Building a Foundation Model for Trajectory from Scratch
Gaspard Merten, Mahmoud Sakr, Gilles Dejaegere
TL;DR
The paper tackles the challenge of building mobility trajectory foundation models from scratch by offering a hands-on, code-driven tutorial that starts from GPT-2 and adapts it to spatiotemporal data represented as $$(\text{latitude}, \text{longitude}, t)$$ triplets. It details an end-to-end pipeline including custom data parsing, delta encoding, learnable projections, a compact two-block Transformer, and a masked variant for trajectory completion, situating this educational model among TrajFM, TrajGPT, and TimesFM. The work highlights architectural innovations such as RoPE for spatiotemporal data, Time2Vec/Space2Vec embeddings, region-level predictions, and masking strategies that enable multi-task mobility tasks, offering concrete code and open-source materials to accelerate adoption. By providing clear terminology, practical implementation steps, and benchmarking context, the authors aim to enhance research clarity and peer-review effectiveness within the SIGSPATIAL mobility AI community.
Abstract
Foundation models are transformative in artificial intelligence, but building them from scratch, especially for mobility trajectories, is not yet clear or documented. This tutorial bridges this gap by demonstrating the steps and code of a minimal implementation of a trajectory-focused foundation model starting from GPT-2. Through a concise, step-by-step, code-driven process, we demonstrate adapting GPT-2 for spatiotemporal data.
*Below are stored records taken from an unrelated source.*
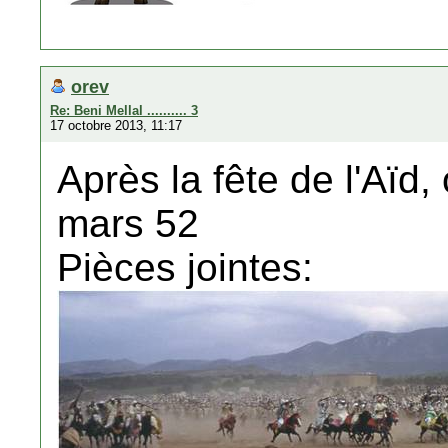
orev
Re: Beni Mellal .......... 3
17 octobre 2013, 11:17
Après la fête de l'Aïd,
mars 52
Pièces jointes: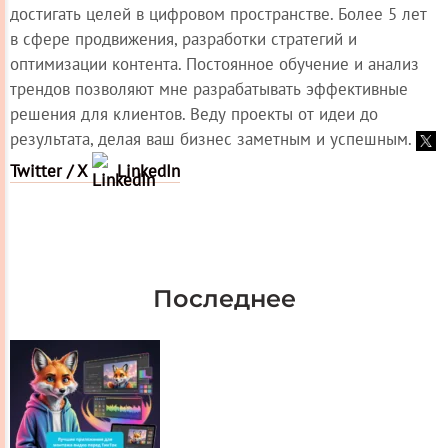
достигать целей в цифровом пространстве. Более 5 лет
в сфере продвижения, разработки стратегий и
оптимизации контента. Постоянное обучение и анализ
трендов позволяют мне разрабатывать эффективные
решения для клиентов. Веду проекты от идеи до
результата, делая ваш бизнес заметным и успешным.
Twitter / X
LinkedIn
Последнее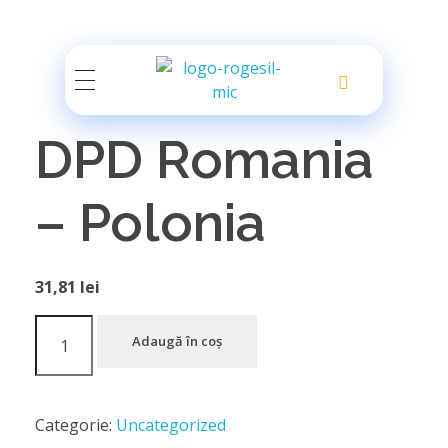
Rogesil
Curierul tău online!
DPD Romania
– Polonia
31,81
lei
Adaugă în coș
Categorie:
Uncategorized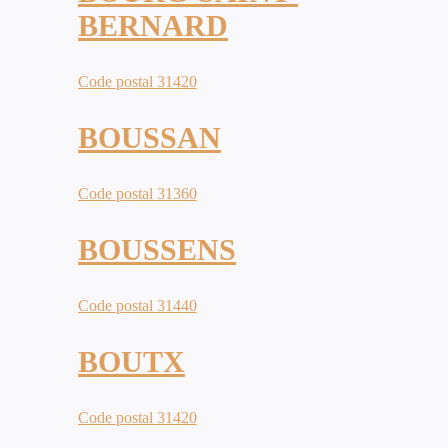
BERNARD
Code postal 31420
BOUSSAN
Code postal 31360
BOUSSENS
Code postal 31440
BOUTX
Code postal 31420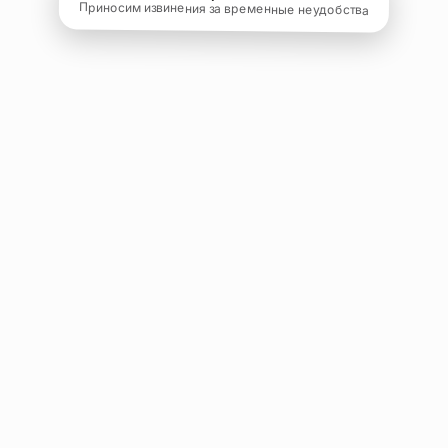
Приносим извинения за временные неудобства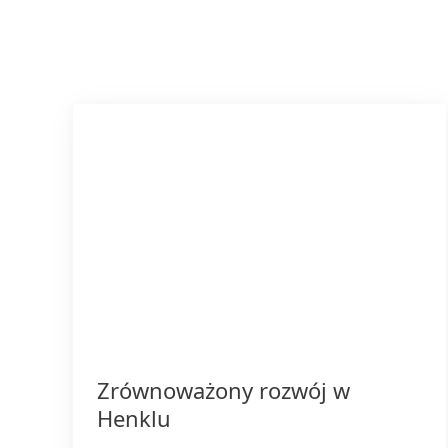
Zrównoważony rozwój w
Henklu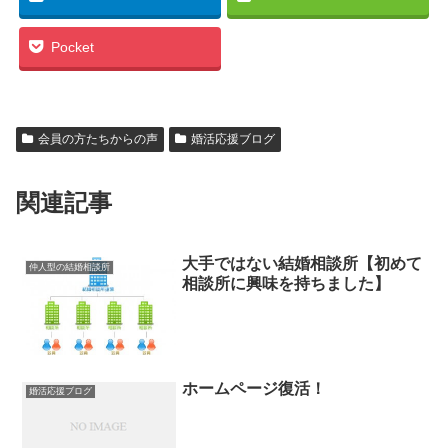
Pocket
会員の方たちからの声
婚活応援ブログ
関連記事
大手ではない結婚相談所【初めて
仲人型の結婚相談所
相談所に興味を持ちました】
ホームページ復活！
婚活応援ブログ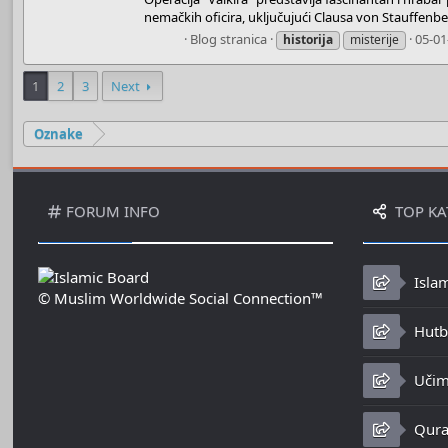
nemačkih oficira, uključujući Clausa von Stauffenb
Boots
Blog stranica
05-01
historija
misterije
1
2
3
Next
Oznake
FORUM INFO
TOP KA
Isla
© Muslim Worldwide Social Connection™
Hutbe
Učim
Qura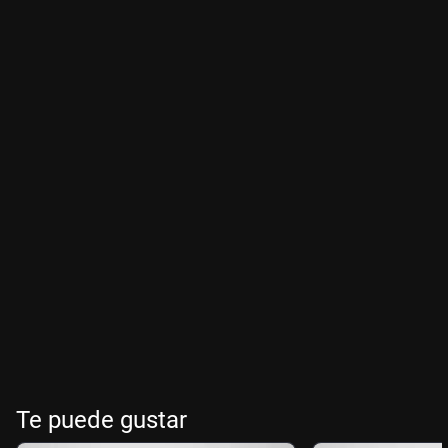
Te puede gustar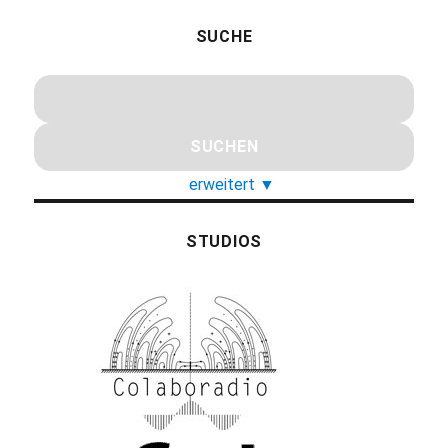
SUCHE
erweitert
▼
STUDIOS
We then review and compare representative trajectory foundation models, such as TrajFM and TrajGPT, highlighting their architectural innovations and differences. Additionally, we introduce complementary techniques from related domains, like TimesFM's patching approach. Targeted at researchers and practitioners, this tutorial aims to explain the concepts and terminology of foundation models, at the implementation level. We find it timely and indispensable to create this educational material in order to support the SIGSPATIAL community in building and evaluating mobility foundation models, enhancing both research clarity and peer-review effectiveness in mobility AI.